Considérant ce qui suit :
Par la présente requête, M. B… demande à la juge des référés, , statuant sur le fondement des dispositions de l’article L. 521-2 du code de justice administrative, d’ordonner la suspension de l’exécution de l’arrêté du 13 février 2026 par lequel le préfet des Hauts-de-Seine l’a obligé à quitter le territoire français sans délai, l’a interdit de retour sur le territoire français pour une durée de cinq ans et l’a assigné à résidence dans le département des Hauts-de-Seine pour une durée de 45 jours renouvelable deux fois.
D’une part, aux termes de l’article L. 521-2 du code de justice administrative : « Saisi d’une demande en ce sens justifiée par l’urgence, le juge des référés peut ordonner toutes mesures nécessaires à la sauvegarde d’une liberté fondamentale à laquelle une personne morale de droit public (…) aurait porté, dans l’exercice d’un de ses pouvoirs, une atteinte grave et manifestement illégale. Le juge des référés se prononce dans un délai de quarante-huit heures. ». L’article L. 522-3 du même code dispose que : « Lorsque la demande ne présente pas un caractère d’urgence ou lorsqu’il apparaît manifeste (…), au vu de la demande, que celle-ci (…) est irrecevable (…), le juge des référés peut la rejeter par une ordonnance motivée sans qu’il y ait lieu d’appliquer les deux premiers alinéas de l’article L. 522-1. ».
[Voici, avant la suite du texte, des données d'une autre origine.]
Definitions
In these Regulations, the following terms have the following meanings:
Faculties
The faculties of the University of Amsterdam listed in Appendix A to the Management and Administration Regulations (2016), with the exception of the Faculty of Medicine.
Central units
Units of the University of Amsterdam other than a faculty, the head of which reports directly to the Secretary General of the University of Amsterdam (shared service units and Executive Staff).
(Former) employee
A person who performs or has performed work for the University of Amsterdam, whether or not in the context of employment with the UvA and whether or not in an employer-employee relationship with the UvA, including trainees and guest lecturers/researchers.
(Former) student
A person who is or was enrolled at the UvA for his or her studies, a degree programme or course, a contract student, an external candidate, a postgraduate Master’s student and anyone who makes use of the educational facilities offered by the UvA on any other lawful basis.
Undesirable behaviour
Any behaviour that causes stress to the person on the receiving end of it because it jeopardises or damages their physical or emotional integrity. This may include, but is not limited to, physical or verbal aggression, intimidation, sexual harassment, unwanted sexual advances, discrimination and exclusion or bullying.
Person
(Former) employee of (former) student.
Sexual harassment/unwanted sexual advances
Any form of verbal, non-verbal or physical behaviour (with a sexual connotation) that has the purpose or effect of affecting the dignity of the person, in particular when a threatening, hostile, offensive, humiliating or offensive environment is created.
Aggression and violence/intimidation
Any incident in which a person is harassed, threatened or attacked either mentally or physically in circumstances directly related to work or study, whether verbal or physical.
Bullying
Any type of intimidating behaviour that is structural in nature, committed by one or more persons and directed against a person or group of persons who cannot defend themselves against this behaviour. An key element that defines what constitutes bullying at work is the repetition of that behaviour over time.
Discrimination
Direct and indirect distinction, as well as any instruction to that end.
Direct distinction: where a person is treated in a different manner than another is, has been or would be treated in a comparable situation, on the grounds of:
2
D’autre part, aux termes du premier alinéa de l’article L. 722-7 du code de l’entrée et du séjour des étrangers et du droit d’asile : « L’éloignement effectif de l’étranger faisant l’objet d’une décision portant obligation de quitter le territoire français ne peut intervenir avant l’expiration du délai ouvert pour contester, devant le tribunal administratif, cette décision et la décision fixant le pays de renvoi qui l’accompagne, ni avant que ce même tribunal n’ait statué sur ces décisions s’il a été saisi (…) ». Selon l’article L. 722-8 du même code : « Lorsque l’étranger ne peut être éloigné en exécution d’une décision portant obligation de quitter le territoire français, l’autorité administrative ne peut pas procéder à l’exécution d’office de l’interdiction de retour assortissant cette obligation de quitter le territoire français. ».
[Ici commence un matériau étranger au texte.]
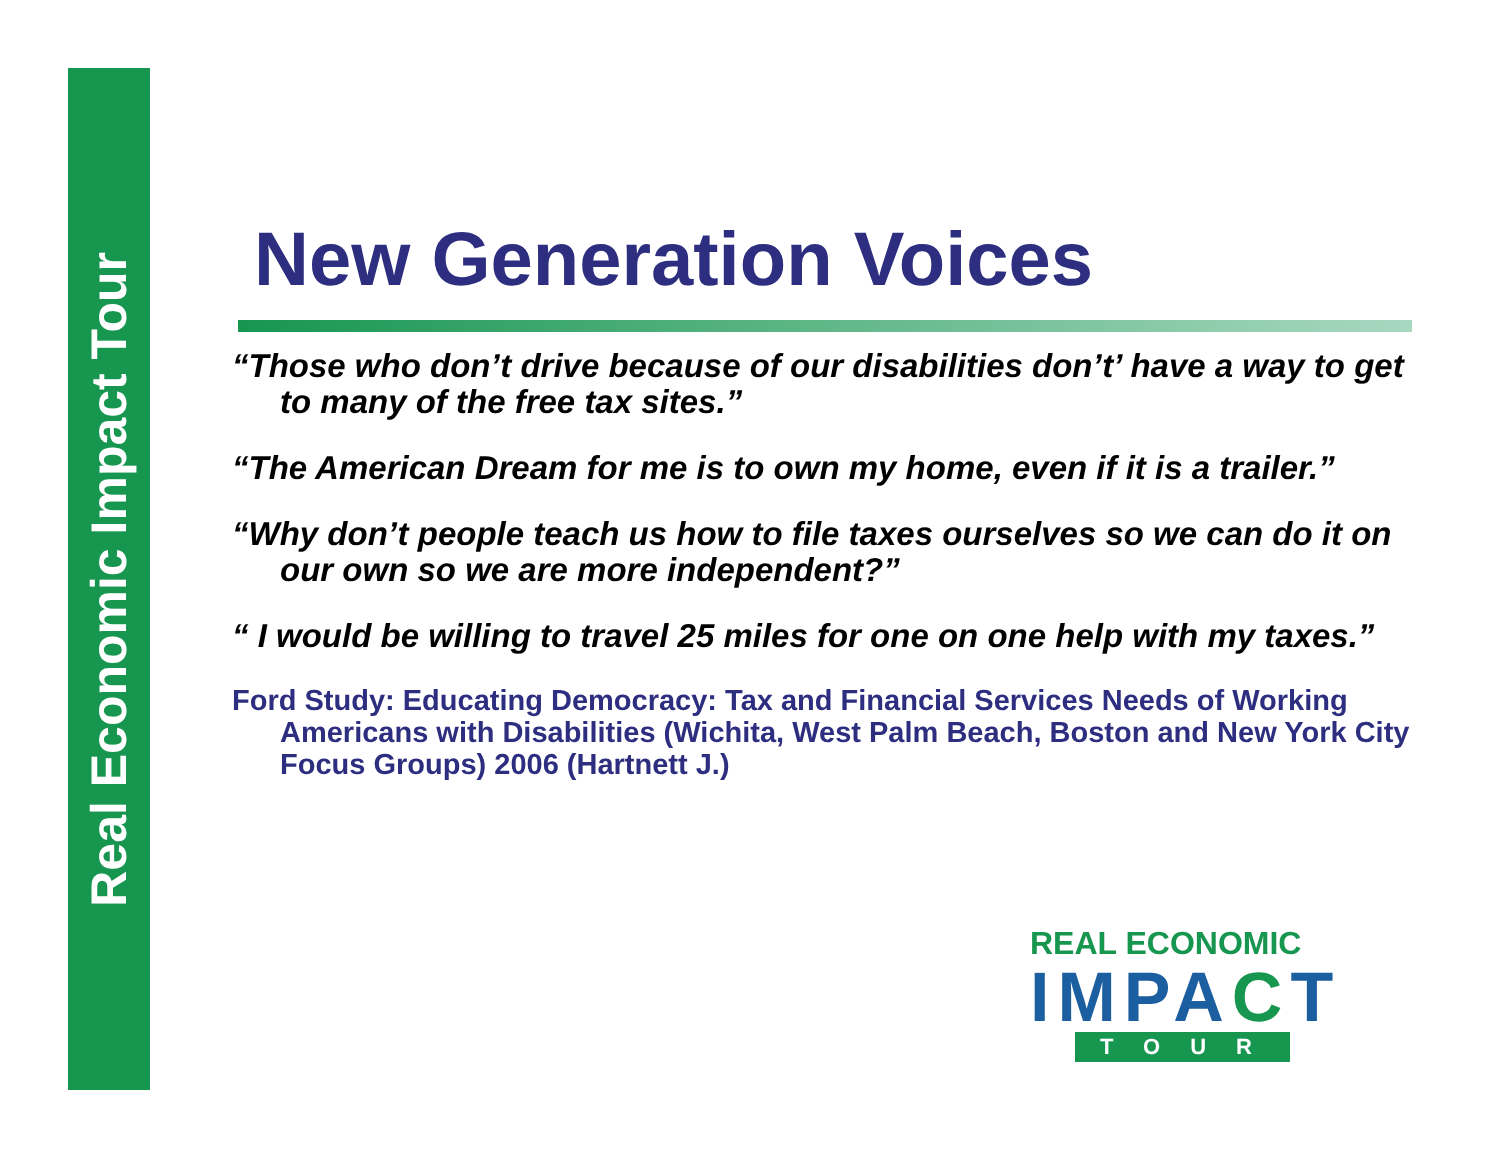Real Economic Impact Tour
New Generation Voices
“Those who don’t drive because of our disabilities don’t’ have a way to get to many of the free tax sites.”
“The American Dream for me is to own my home, even if it is a trailer.”
“Why don’t people teach us how to file taxes ourselves so we can do it on our own so we are more independent?”
“ I would be willing to travel 25 miles for one on one help with my taxes.”
Ford Study: Educating Democracy: Tax and Financial Services Needs of Working Americans with Disabilities (Wichita, West Palm Beach, Boston and New York City Focus Groups) 2006 (Hartnett J.)
REAL ECONOMIC
IMPACT
TOUR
Le contentieux relatif aux obligations de quitter le territoire français assorties d’un délai de départ volontaire, et aux décisions fixant le pays de renvoi et portant interdiction de retour sur le territoire français qui les accompagnent, est régi par les dispositions précitées du code de l’entrée et du séjour des étrangers et du droit d’asile qui organisent une procédure particulière de contestation se traduisant notamment par le caractère non exécutoire de ces mesures pendant le délai de recours et par l’effet suspensif attaché à la demande formée devant le tribunal administratif jusqu’à ce que le président du tribunal ou son délégué ait statué. Par ces dispositions, le législateur a entendu déterminer des règles de procédure contentieuse spéciales pour les décisions en cause qui ne sont, par suite, pas justiciables de la procédure instituée par l’article L. 521-2 du code de justice administrative devant le juge des référés du tribunal administratif.
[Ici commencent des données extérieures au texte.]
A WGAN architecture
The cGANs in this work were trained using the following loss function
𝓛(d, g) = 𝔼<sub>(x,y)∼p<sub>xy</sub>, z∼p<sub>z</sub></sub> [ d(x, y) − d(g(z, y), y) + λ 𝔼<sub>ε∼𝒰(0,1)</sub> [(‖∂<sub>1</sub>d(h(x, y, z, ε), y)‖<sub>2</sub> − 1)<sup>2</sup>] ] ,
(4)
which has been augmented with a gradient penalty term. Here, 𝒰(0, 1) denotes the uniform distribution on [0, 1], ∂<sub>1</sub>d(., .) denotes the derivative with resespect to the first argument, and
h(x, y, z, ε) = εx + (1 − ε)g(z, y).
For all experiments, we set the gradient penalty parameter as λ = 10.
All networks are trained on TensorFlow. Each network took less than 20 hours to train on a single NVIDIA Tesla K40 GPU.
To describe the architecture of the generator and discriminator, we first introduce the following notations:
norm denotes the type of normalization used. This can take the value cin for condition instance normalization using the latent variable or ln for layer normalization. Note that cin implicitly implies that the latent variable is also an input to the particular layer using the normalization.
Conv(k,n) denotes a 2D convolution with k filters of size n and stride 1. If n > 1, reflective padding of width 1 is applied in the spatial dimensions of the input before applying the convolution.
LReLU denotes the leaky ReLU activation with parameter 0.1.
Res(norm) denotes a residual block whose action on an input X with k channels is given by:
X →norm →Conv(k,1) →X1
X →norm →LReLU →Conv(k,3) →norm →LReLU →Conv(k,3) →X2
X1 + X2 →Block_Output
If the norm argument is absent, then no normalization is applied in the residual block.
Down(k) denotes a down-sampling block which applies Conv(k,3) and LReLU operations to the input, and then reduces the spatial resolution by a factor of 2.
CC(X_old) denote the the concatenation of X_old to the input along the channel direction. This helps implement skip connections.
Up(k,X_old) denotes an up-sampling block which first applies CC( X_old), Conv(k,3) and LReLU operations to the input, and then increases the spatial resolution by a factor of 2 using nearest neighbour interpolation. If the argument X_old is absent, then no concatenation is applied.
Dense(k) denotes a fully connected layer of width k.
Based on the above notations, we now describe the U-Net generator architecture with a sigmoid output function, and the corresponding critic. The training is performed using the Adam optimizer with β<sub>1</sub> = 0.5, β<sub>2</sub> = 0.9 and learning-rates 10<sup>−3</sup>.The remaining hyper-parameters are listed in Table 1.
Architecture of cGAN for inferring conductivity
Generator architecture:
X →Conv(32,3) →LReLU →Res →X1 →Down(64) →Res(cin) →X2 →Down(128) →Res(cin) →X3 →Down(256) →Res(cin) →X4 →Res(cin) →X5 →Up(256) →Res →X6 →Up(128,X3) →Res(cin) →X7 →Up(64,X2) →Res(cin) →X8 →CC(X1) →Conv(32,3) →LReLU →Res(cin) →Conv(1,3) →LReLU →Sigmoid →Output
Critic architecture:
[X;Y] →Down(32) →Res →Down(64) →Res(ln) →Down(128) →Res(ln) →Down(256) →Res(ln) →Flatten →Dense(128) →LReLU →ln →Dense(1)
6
Quant à l’assignation à résidence dont fait l’objet M. B…, qui date au demeurant de plus de deux mois à la date de la présente ordonnance, elle n’implique par elle-même aucun risque de séparation d’avec sa famille. M. B… ne fait donc valoir aucune circonstance susceptible de justifier l’intervention de la juge des référés dans les 48 heures.
Par suite, il y a lieu de rejeter la requête de M. B… en toutes ses conclusions sur le fondement des dispositions précitées de l’article L. 522-3 du code de justice administrative.
O R D O N N E :
Article 1er : La requête de M. B… est rejetée.
Article 2 : La présente ordonnance sera notifiée à M. A… B….
Fait à Cergy, le 15 avril 2026.
La juge des référés,
signé
C. Oriol
La République mande et ordonne au préfet des Hauts-de-Seine en ce qui le concerne ou à tous commissaires de justice à ce requis en ce qui concerne les voies de droit commun contre les parties privées, de pourvoir à l’exécution de la présente décision.